Cette histoire est désormais remise en question. Une vague de lois et de mesures politiques de l'UE, qui traversera Bruxelles, Paris et Berlin en 2025 et 2026, le montre clairement : l'endroit où vos données sont stockées est bien moins crucial que la question de savoir qui contrôle l'entreprise qui les stocke. La résidence des données européennes seule ne suffit plus.
Ce changement a des conséquences immédiates pour chaque fournisseur de logiciels avec lequel vous travaillez, et il augmente considérablement les enjeux pour une catégorie en particulier : la plateforme de conformité, qui contient la preuve de la manière dont vous remplissez vos obligations légales. Cet article explique les propositions qui transforment le paysage, pourquoi la France est la plus pressante, ce que font l'Allemagne et les autres États membres, et ce que tout cela signifie pour votre choix de fournisseur.
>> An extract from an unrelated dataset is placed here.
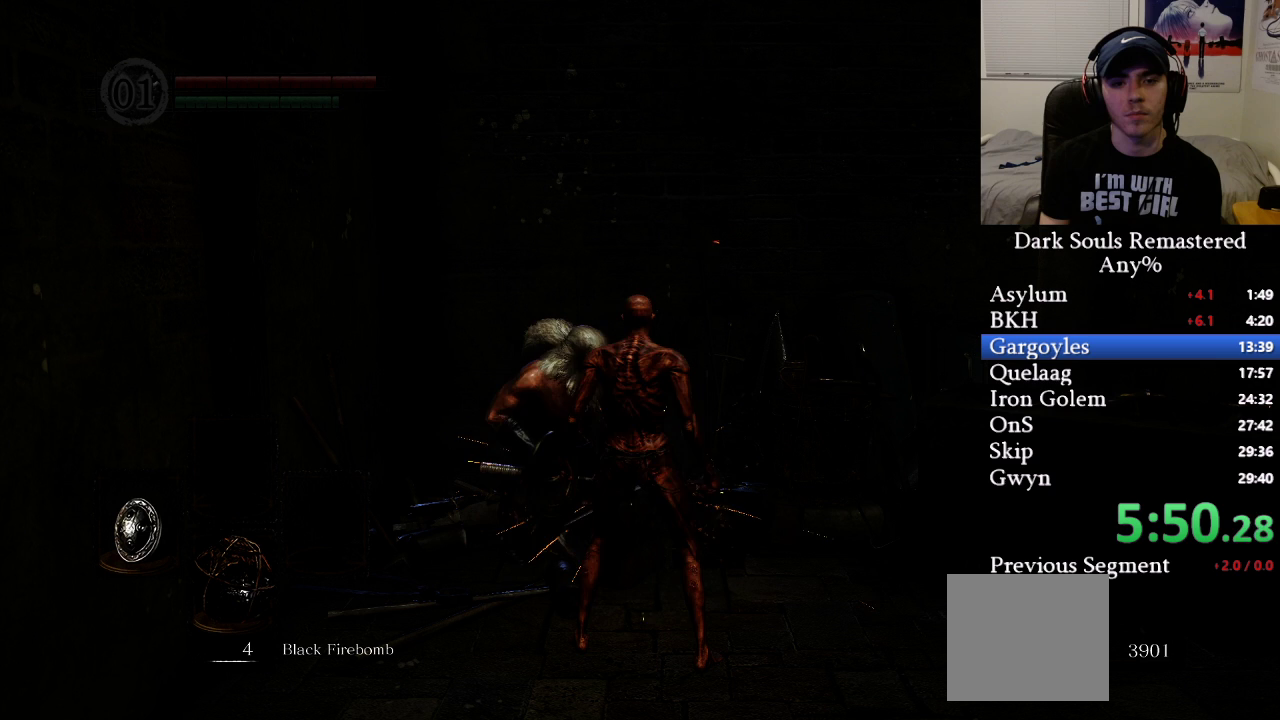
{"buttons": [], "left_stick": "center", "right_stick": "center", "events": []}
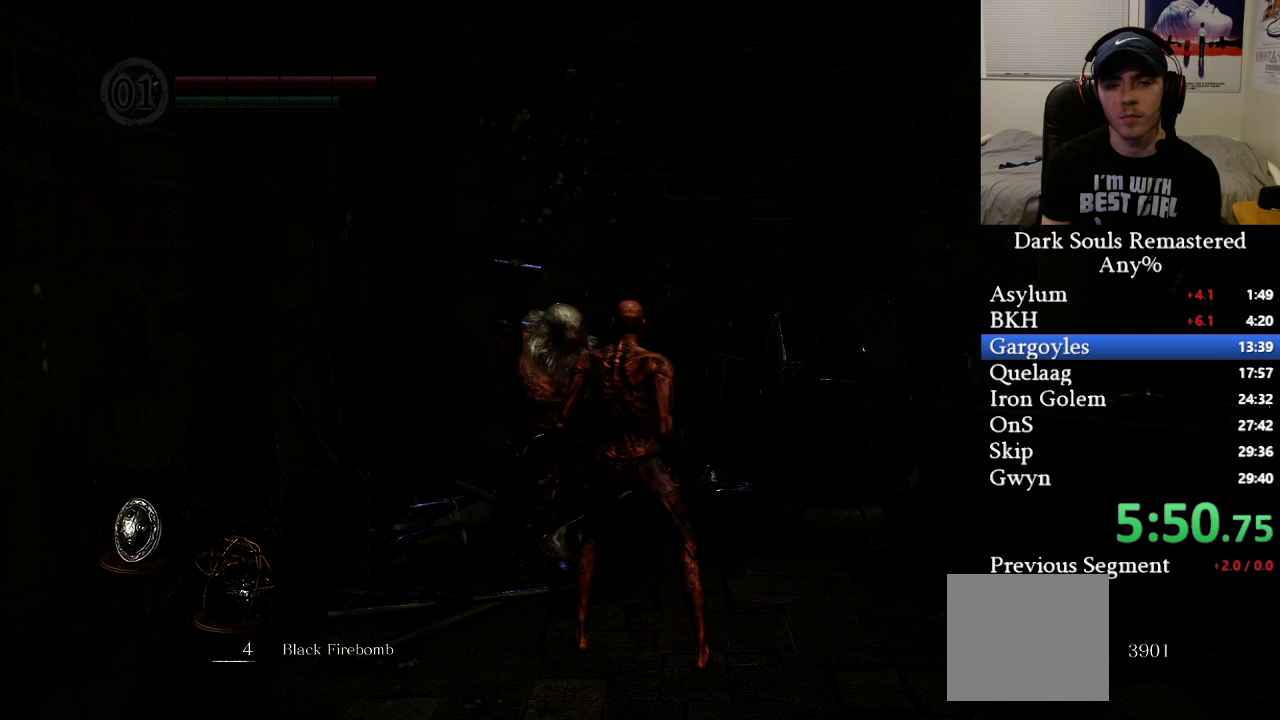
{"buttons": [], "left_stick": "center", "right_stick": "center", "events": []}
Le problème pour lequel la résidence des données européennes n'a jamais été conçue
Le point de pression juridique est le CLOUD Act américain de 2018. Il permet aux autorités répressives américaines de contraindre tout fournisseur dont le siège social est aux États-Unis à divulguer les données qu'il contrôle, quel que soit l'endroit physique où ces données se trouvent dans le monde. Un serveur à Francfort, exploité par une entreprise américaine, reste donc accessible.
Pendant des années, cela a été traité comme un risque théorique. En juin 2025, cela a cessé d'être théorique. Lors d'une audition sous serment devant le Sénat français, les représentants légaux de Microsoft ont confirmé qu'ils ne pouvaient pas garantir que les données stockées dans l'UE seraient protégées contre les autorités américaines. Cet aveu a eu un impact considérable car il a confirmé ce que les régulateurs européens avaient soupçonné : la résidence des données et la souveraineté des données ne sont pas la même chose. La résidence concerne la géographie. La souveraineté concerne la juridiction et le contrôle. Une adresse européenne ne met pas un fournisseur détenu par les États-Unis hors de portée du droit américain.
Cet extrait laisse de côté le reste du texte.